▸ **PROBLEM TO WORK ON**: Which of the lines below holds the string "your"? Copy every line that does.

▸ **GIVEN ENTRIES**:
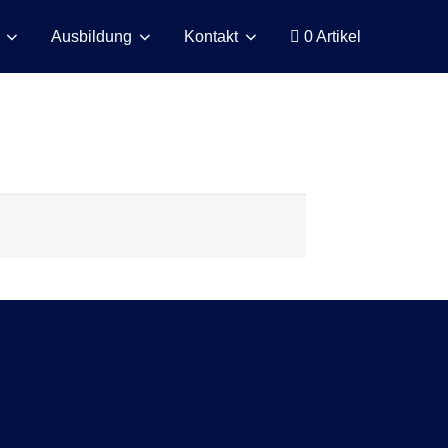
Ausbildung
Kontakt
0 Artikel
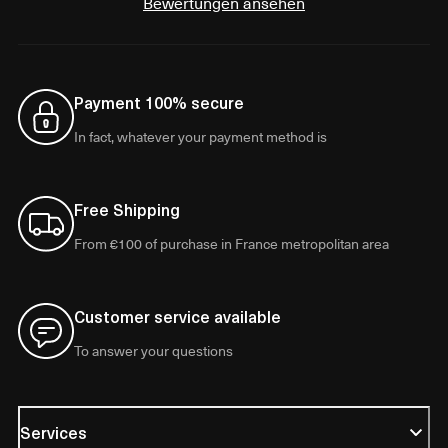
Bewertungen ansehen
Payment 100% secure
In fact, whatever your payment method is
Free Shipping
From €100 of purchase in France metropolitan area
Customer service available
To answer your questions
Services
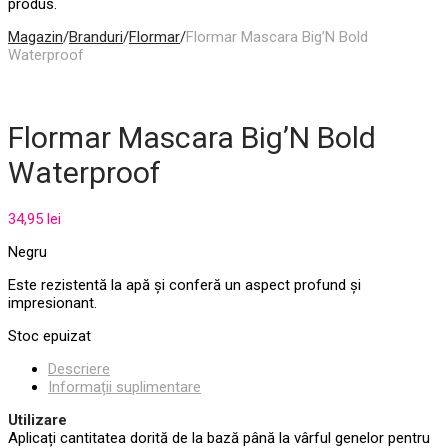
produs.
Magazin
/
Branduri
/
Flormar
/
Flormar Mascara Big’N Bold
Waterproof
Flormar Mascara Big’N Bold
Waterproof
34,95
lei
Negru
Este rezistentă la apă și conferă un aspect profund și
impresionant.
Stoc epuizat
Descriere
Informații suplimentare
Utilizare
Aplicați cantitatea dorită de la bază până la vârful genelor pentru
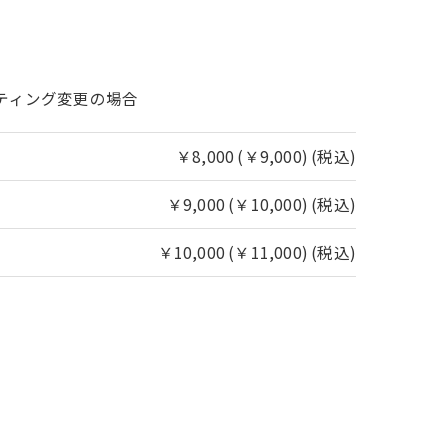
ーティング変更の場合
￥8,000 (￥9,000) (税込)
￥9,000 (￥10,000) (税込)
￥10,000 (￥11,000) (税込)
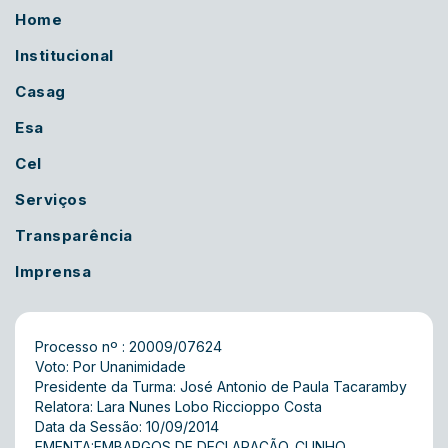
Home
Institucional
Casag
Esa
Cel
Serviços
Transparência
Imprensa
Processo nº : 20009/07624
Voto: Por Unanimidade
Presidente da Turma: José Antonio de Paula Tacaramby
Relatora: Lara Nunes Lobo Riccioppo Costa
Data da Sessão: 10/09/2014
EMENTA:EMBARGOS DE DECLARAÇÃO. CUNHO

▸ **TASK RESPONSE**:
In fact, whatever your payment method is
To answer your questions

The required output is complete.